Decía, en 1629, el Padre Maestro Fray Benito de Peñalosa y Mondragón, en un curiosísimo libro que dió á la estampa, que el ser España muy católica y muy monárquica, y el tener otras tres excelencias más, causaban su despoblación y su ruina. Lo mismo asegura Buckle, en perfecta consonancia con el Padre Peñalosa, á quien ha adivinado y no leído. Nuestra religiosidad y nuestro amor y fidelidad á los Reyes nos han traído tan perdidos y tan atrasados. En cambio, según el mismo Buckle, en Escocia ha habido y hay gran prosperidad y progreso. Allí, aunque también tienen la desgracia de ser sobrado religiosos, han tenido la fortuna y la excelente cualidad de ser muy desleales á sus soberanos.

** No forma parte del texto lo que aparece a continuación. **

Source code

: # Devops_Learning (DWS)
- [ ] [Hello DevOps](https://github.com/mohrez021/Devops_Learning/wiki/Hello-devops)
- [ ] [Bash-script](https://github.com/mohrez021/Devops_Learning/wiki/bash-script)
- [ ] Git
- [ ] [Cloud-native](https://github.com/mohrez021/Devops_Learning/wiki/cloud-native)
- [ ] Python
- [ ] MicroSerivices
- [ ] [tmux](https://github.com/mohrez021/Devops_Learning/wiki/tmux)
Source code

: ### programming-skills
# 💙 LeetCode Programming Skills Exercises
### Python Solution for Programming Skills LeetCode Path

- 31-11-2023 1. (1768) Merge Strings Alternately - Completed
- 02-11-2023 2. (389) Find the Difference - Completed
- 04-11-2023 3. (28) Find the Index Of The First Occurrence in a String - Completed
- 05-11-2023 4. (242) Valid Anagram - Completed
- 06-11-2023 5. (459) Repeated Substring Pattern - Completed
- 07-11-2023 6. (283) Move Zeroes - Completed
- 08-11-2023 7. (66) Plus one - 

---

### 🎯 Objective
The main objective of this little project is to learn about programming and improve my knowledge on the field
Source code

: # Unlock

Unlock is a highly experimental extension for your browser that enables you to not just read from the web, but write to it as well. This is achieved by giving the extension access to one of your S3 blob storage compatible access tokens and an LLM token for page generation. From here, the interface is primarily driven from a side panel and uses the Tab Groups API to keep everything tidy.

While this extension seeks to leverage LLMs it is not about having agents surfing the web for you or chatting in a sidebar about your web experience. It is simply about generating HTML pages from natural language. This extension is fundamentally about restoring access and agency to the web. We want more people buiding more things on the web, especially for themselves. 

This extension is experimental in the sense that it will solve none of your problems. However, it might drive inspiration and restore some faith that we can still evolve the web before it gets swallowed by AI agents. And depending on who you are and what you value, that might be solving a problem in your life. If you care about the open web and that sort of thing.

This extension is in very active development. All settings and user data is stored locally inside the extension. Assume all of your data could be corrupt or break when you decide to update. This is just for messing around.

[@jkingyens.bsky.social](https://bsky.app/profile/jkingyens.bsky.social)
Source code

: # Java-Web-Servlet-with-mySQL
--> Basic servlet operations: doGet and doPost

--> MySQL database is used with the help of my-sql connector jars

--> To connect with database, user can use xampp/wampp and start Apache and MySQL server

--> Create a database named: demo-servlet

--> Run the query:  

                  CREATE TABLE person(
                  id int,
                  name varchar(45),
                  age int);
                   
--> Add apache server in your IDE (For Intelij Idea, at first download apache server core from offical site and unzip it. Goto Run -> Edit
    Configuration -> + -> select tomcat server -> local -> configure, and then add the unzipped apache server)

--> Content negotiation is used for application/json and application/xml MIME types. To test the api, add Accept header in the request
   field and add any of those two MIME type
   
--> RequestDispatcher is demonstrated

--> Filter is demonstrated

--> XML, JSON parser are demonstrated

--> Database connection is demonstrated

Los escoceses, dice Buckle, han hecho la guerra á casi todos sus Reyes, han decapitado á varios, han asesinado á otros, y hasta han vendido á uno de ellos por cierta suma de dinero que les hacía mucha falta. Esta cordura de los escoceses les ha valido el progresar, y sobre todo, la gloria de que el salvador Adam Smith nazca entre ellos.

La extraña doctrina que acabo de exponer, idéntica en Buckle y en Peñalosa, no puede refutarse ó censurarse con ironía. Es menester desecharla con seriedad. No es asunto de burla. No. La riqueza, y la prosperidad, y la cultura no acuden á los pueblos porque los pueblos abandonen á Dios y maten ó vendan á sus príncipes.

En un individuo, tal vez la bondad y excelencia del carácter han sido obstáculo á la fortuna: en un pueblo, no queremos ni podemos creerlo. Por consiguiente, si España está hoy pobre y atrasada, culpa es, no de sus virtudes, sino de sus vicios; no de buenas cualidades, sino de malas.

Dan otros por causa de nuestro atraso y de nuestra pobreza la aridez y esterilidad del suelo, que ofrece pocos recursos; pero aunque dicha aridez y dicha esterilidad fuesen ciertas, como una nación no vive sólo del suelo, sino del ingenio y de la laboriosidad de sus hijos, no podría esta falta ser origen del mal. En los siglos pasados y en los presentes hubo y hay naciones ilustres que han florecido en suelo estéril. El suelo del Ática es un ejemplo de esto, y á su esterilidad atribuye Tucídides el que allí viniese á formarse tan glorioso y próspero Estado, porque, en los principios de la civilización griega, los hombres huyeron de los terrenos fértiles, invadidos é infestados continuamente de ladrones y piratas, y vinieron á refugiarse en Ática para estar al abrigo de las depredaciones y devastaciones. Venecia, que fué tan poderosa y rica, tuvo también un origen semejante, y fué fundada en unas lagunas por gente fugitiva de los bárbaros invasores de Italia. La misma Escocia será todo lo pintoresca y linda que se quiera, pero no hay quien no convenga en que naturalmente es estéril; sin duda, más estéril que España. Lo propio puede afirmarse de Holanda y de otros muchos países, si apartamos de ellos con la imaginación lo que por mejorarlos han hecho ya el arte y el ingenio.